> _WORK REQUEST_:
Scan the listing for "linejoin" and copy out each line that has it.
◇ ◇ ◇ ◇
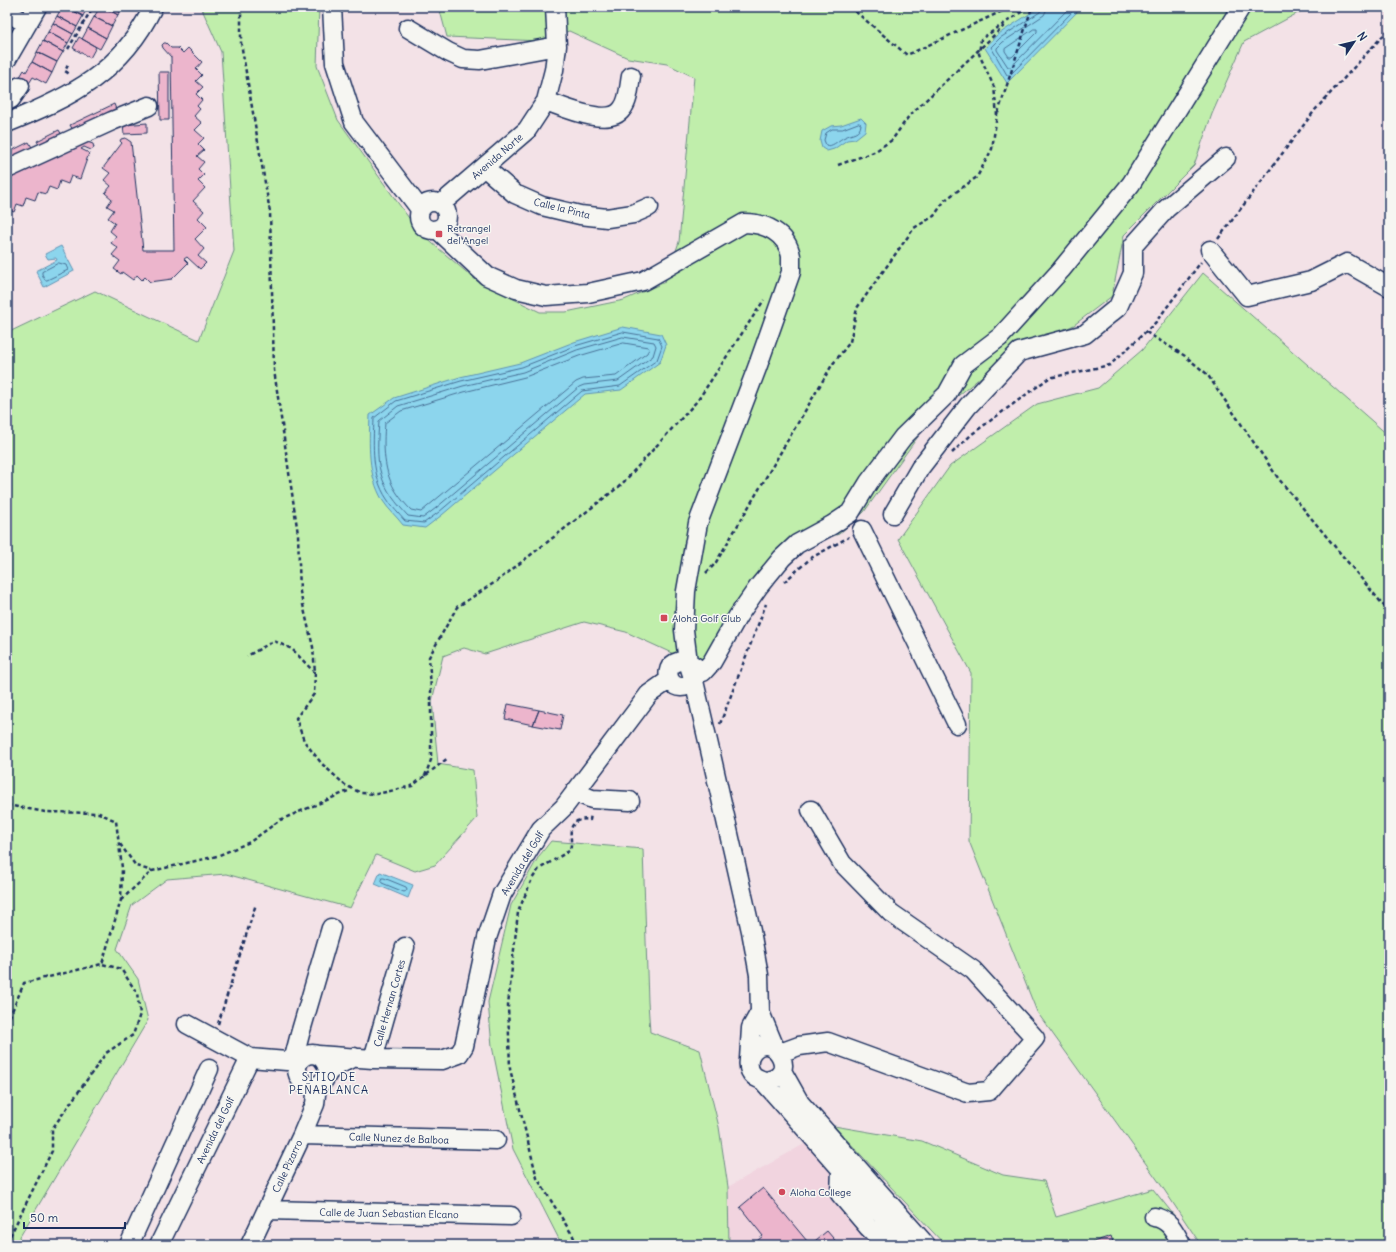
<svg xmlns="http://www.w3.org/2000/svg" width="1396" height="1252" viewBox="0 0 1396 1252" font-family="Delius,sans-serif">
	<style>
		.built { fill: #f1d4df }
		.green { fill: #c0eeab; stroke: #6e8e84 }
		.water { fill: #8cd5ed; stroke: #5f93b4 }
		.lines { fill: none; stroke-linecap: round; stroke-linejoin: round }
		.shore { stroke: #487197; stroke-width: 1 }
		.building { fill: #ecb5cc; stroke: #1b2f5e }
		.minor-casing { stroke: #1b2f5e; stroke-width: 21 }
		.path { stroke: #1b2f5e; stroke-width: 2.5; stroke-dasharray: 4 3; stroke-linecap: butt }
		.minor { stroke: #f6f6f2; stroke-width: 18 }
		.poi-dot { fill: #d1495b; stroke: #f6f6f2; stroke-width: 1.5 }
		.labels { text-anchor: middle; stroke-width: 3; stroke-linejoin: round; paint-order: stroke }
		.street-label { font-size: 10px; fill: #1b2f5e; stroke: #f6f6f2 }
		.poi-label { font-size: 10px; fill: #1b2f5e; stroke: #f6f6f2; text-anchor: start }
		.neighbourhood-label { font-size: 11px; letter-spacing: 1px; fill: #1b2f5e; stroke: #f6f6f2 }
	</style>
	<rect width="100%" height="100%" fill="#f3e2e7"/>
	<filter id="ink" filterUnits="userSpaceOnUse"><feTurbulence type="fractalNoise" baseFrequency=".025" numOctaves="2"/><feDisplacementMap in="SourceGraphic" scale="8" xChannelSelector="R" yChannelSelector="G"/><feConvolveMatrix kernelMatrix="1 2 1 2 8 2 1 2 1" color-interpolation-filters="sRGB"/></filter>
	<g filter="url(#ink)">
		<path class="built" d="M806 1143 835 1174 878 1245H729L728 1187Z"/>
		<path class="green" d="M201 7H319L317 66 338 120 419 232 477 281 540 312H566L624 300 665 282 679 242 694 77 667 64 628 58 569 31 541 41 447 37 439 7H1309L1244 42 1212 114 1194 165 1124 235 1112 296 1074 325 1002 360 932 417 864 512 839 534 784 552 702 667 626 632 584 622 485 654 464 648 443 656 432 701 438 764 473 770 477 818 435 865 415 871 376 855 350 908 226 874 167 879 132 905 117 949 138 979 148 1020 15 1245H7V333L95 291 199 340 234 251 221 52Z
			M1203 273 1389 436V1245H1201L1159 1182 1037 1012 969 841 971 673 898 539 950 466 1037 404 1098 388 1142 350Z
			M551 841 643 849 648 1002 650 1032 700 1050 719 1127 728 1187 729 1245H562L513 1149 492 1046 488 1002 511 905 539 856Z
			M834 1126 922 1141 1003 1175 1044 1181 1056 1217 1153 1189 1181 1224 1192 1245H945Z"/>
		<path class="water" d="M1040 7H1082L1007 83 985 48 997 35Z
			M861 118 866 123 865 131 855 139 847 140 834 149 827 151 822 148 820 141 822 131 831 126 841 125Z
			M61 246 74 271 44 287 36 271 57 260 56 258 48 259 45 254Z
			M623 327 661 334 666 345 660 362 621 390 585 394 442 515 425 528 403 525C397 517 388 509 383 501 367 474 369 445 370 415L394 398 460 377 520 363 574 342Z
			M380 872 413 885 408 898 375 884Z"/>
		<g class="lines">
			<path class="shore" d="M1042 7 1040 12 1000 38 991 47 1007 75H1010L1077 7
				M1047 7 1046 11 1044 15 1003 42 997 48V50L1008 67H1011L1070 7
				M1034 29H1037V32L1012 57H1009L1005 51V49Z
				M859 123 861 124C860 135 852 133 845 137 838 140 835 145 828 146L826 145 824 140 826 133 832 129H842Z
				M59 263 66 265 68 270 47 280H45L42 274V272Z
				M623 332 658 338 662 346 657 360 620 386 582 391 439 512 424 523 405 521C399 514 392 507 387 499 371 475 373 446 374 418L396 401 461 381 522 367 575 346Z
				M623 337 654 342 656 346 653 356 618 381 584 385 579 387 436 508 423 518 408 516C397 504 385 490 381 474 376 458 378 437 379 421L398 406 463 386 523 372 577 350Z
				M624 343 648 347 649 349 647 353 616 376 583 379 576 382 421 512 411 510C406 505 401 499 397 493 383 473 383 446 385 423L401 411 464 392 525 377 579 356Z
				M382 878H384L406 887 407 889 406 891 404 892 382 883 381 881Z"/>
		</g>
		<path class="building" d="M62 7H66L83 16 77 27 57 16Z
			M66 7H86L87 8 83 16Z
			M100 7H104L118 15 112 26 94 17Z
			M104 7H123L118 15Z
			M57 16 77 27 73 34 53 23Z
			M94 17 112 26 106 38 88 28Z
			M53 23 73 34 68 43 48 32Z
			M88 28 106 38 100 49 82 39Z
			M48 32 68 43 63 52 43 41Z
			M79 37 96 47 90 58 73 48Z
			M43 41 63 52 57 62 37 52Z
			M164 43H166L171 48H178L183 53 188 48 202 62 196 69 202 75 196 81 203 87 196 94 202 100 197 106 200 109 194 116 202 123 195 130 204 138 198 144 204 150 197 156 204 162 198 169 204 175 198 181 205 188 193 201 204 211 198 218 207 227 195 239 204 249 198 256 206 263 200 269 187 257 184 259 188 263 172 279 150 282 145 277 142 280 137 275 133 280 122 272 121 274 114 269 120 261 112 255 118 248 111 243 116 236 110 231 115 223 108 218 114 210 107 206 112 199 105 193 111 186 104 180 110 173 103 168 122 143 120 141 121 139 125 138 131 142 143 250H174L171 57 163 48 162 45Z
			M37 52 57 62 52 73 32 62Z
			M32 62 52 73 46 84 33 77 28 85 18 80 24 70 26 72Z
			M159 72H169V120H160Z
			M114 104 117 112 74 132 70 125Z
			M147 123V133L124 134 123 125Z
			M59 130 63 137 41 148 37 141Z
			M29 142 34 151 7 164V153Z
			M87 142 93 144 94 148 91 150 84 147 81 149 89 153 80 179 71 176 68 184 60 181 57 190 49 187 46 194 38 192 35 200 26 197 23 206 17 204 14 212 7 209V179Z
			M508 704 539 710 533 725 505 719Z
			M539 710 563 715 560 730 533 725Z
			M763 1188 807 1241 803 1245H752L763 1236 740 1207Z
			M827 1231 839 1245H810Z
			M1111 1236 1114 1245H1084Z"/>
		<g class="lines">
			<defs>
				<path id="minor" d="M332 7 335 63 354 122 420 209
					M7 12 27 24
					M408 28 448 52 463 59 480 60 557 46
					M7 59 37 7
					M7 101 11 99 20 86
					M546 101C563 107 609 128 622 109 629 101 629 86 631 76
					M7 123C71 97 122 72 153 7
					M484 167 515 194 542 206 580 215 607 218 633 214 649 207
					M7 169 112 121 149 106
					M419 216a14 14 0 1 1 28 0a14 14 0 1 1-28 0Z
					M441 204 527 130 546 101 554 70 557 46 555 7
					M437 229 487 276 516 289 546 296 588 293 643 281 744 223C765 223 787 233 791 256 791 261 791 266 791 272L757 368 698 523 686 591 684 630 688 662 694 681 710 750 751 931 759 975 760 1012 775 1048
					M1210 250 1247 296 1311 281 1347 263 1389 287
					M893 514 920 468 968 406 1019 352 1085 334 1118 307 1133 273V246L1166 209 1226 158
					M862 530 957 724
					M694 681C675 699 659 672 675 663 679 661 683 660 687 662 693 664 698 669 703 672L712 662 738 616 759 586 782 558 797 544 832 525 850 513 869 482 903 437 947 394 963 365 1000 337 1061 270 1131 184 1241 7
					M575 792 592 799 630 801
					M187 1024 250 1058 299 1062
					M780 1053 799 1046 828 1042 968 1093 989 1091 1035 1038 973 970 891 913 842 863 811 810
					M318 1055 373 1059 442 1060 459 1054 464 1046 487 938 502 894 541 829 564 807 649 694 669 680
					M373 1059 405 947
					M749 1059 751 1028 760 1012
					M293 1061 300 1034 331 928
					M782 1071 800 1103 926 1245
					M328 1072C327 1061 319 1051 307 1055 288 1062 299 1092 318 1085 326 1082 325 1075 330 1071 336 1065 347 1061 354 1057
					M763 1081C803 1079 774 1028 753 1051 747 1058 747 1070 754 1076 756 1078 760 1079 763 1081L908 1245
					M302 1135 496 1140
					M841 1169 840 1194 868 1227 886 1245
					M267 1210 511 1216
					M1154 1217C1170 1219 1175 1233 1182 1245
					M129 1245 209 1069
					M159 1245 250 1058
					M250 1245 302 1135 315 1104 317 1085"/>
			</defs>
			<use href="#minor" class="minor-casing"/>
			<path class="path" d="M239 7 241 12V43L270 212 274 370 298 534 300 592 313 647 315 673 292 649 274 641 247 656
				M850 7 907 55 1011 7
				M1018 12 1024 7
				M68 49 93 7
				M68 65 65 71 71 75
				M998 113 1032 7
				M838 165 874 152 892 140 909 116 1006 24
				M1218 239 1315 110 1389 29
				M1146 332 1185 356 1207 374 1278 478 1389 612
				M952 453 972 434 1049 378 1110 365 1155 323 1201 262
				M706 573 715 564 832 365 850 342 857 308 914 228 934 216 945 200 977 177 992 149 997 115 994 87 979 54 981 39 1029 7
				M784 582 811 558 849 537
				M315 673 314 694 296 718 304 741 322 764 345 785 361 793 377 794 412 786 448 758
				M720 724 766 604
				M425 776 431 760V690L429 657 457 607 497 581 621 485 698 400 764 300
				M7 805 45 812 99 813 116 821 122 868 121 900 102 964 24 983 7 1023
				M120 844 136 866 152 871
				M121 900 152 871 217 856 250 842 280 820 348 791
				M218 1024 256 904
				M7 1242 52 1151V1129L106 1053 133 1035 140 1014 137 993 121 969 102 964
				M577 1245 573 1236 537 1178 510 1069 508 1005 518 912 532 879 539 869 569 851C575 841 565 829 577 821 582 819 586 819 590 820L591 814"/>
			<use href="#minor" class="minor"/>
		</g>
	</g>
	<g class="poi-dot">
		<rect x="435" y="230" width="8" height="8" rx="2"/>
		<rect x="660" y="614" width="8" height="8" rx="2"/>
		<circle cx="782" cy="1192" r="4"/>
	</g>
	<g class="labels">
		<g class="street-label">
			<text transform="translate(497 156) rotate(-41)" y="4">Avenida Norte</text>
			<text transform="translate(562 208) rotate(14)" y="4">Calle la Pinta</text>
			<text transform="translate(522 863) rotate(-59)" y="4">Avenida del Golf</text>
			<text transform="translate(389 1003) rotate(-74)" y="4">Calle Hernan Cortes</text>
			<text transform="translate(215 1130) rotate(-64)" y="4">Avenida del Golf</text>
			<text transform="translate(399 1138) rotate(2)" y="4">Calle Nunez de Balboa</text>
			<text transform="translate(287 1166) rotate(-65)" y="4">Calle Pizarro</text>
			<text transform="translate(389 1213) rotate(1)" y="4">Calle de Juan Sebastian Elcano</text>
		</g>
		<g class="poi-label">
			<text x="447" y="232">Retrangel<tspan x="447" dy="12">del Angel</tspan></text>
			<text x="672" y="622">Aloha Golf Club</text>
			<text x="790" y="1196">Aloha College</text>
		</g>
		<g class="neighbourhood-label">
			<text x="329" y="1081">SITIO DE<tspan x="329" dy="13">PEÑABLANCA</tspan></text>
		</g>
	</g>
	<rect width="1396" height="1252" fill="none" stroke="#f6f6f2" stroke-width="24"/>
	<rect x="12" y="12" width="1372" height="1228" fill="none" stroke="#1b2f5e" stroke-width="1.5" filter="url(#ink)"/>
	<g transform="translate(1354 42) rotate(55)" stroke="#f6f6f2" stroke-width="3" paint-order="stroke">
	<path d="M0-3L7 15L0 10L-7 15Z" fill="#1b2f5e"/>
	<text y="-6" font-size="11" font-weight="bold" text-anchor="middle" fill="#1b2f5e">N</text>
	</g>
	<path d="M24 1222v6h101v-6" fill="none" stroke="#1b2f5e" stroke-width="2"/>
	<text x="30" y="1222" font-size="12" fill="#1b2f5e" stroke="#f6f6f2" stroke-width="3" paint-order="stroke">50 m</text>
</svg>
◇ ◇ ◇ ◇
> _OUTPUT OF THE EXERCISE_:
		.lines { fill: none; stroke-linecap: round; stroke-linejoin: round }
		.labels { text-anchor: middle; stroke-width: 3; stroke-linejoin: round; paint-order: stroke }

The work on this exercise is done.